### SOURCE MATERIAL
= = = =
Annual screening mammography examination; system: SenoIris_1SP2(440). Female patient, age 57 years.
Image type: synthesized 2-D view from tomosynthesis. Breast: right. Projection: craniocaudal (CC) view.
= = = =
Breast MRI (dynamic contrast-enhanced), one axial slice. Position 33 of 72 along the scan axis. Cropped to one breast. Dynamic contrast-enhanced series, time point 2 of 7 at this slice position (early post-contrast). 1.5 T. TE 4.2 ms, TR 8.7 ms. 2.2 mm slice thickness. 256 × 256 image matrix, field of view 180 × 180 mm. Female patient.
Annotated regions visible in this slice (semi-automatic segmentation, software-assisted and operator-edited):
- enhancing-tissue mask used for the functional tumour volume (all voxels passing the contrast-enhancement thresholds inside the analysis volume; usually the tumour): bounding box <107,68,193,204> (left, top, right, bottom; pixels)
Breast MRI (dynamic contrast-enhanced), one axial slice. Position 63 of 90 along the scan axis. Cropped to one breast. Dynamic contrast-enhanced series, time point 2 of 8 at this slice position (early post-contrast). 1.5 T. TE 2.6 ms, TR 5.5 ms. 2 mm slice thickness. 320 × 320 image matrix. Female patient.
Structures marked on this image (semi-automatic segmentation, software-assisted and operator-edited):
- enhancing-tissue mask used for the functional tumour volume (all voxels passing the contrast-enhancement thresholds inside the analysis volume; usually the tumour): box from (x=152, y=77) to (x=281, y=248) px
= = = =
### REQUIREMENT
In the entries above, one line contains "Annual screening mammography" and another contains "Image type: synthesized". Reproduce exactly those two lines and the lines between them, nothing else.

### TASK RESPONSE
Annual screening mammography examination; system: SenoIris_1SP2(440). Female patient, age 57 years.
Image type: synthesized 2-D view from tomosynthesis. Breast: right. Projection: craniocaudal (CC) view.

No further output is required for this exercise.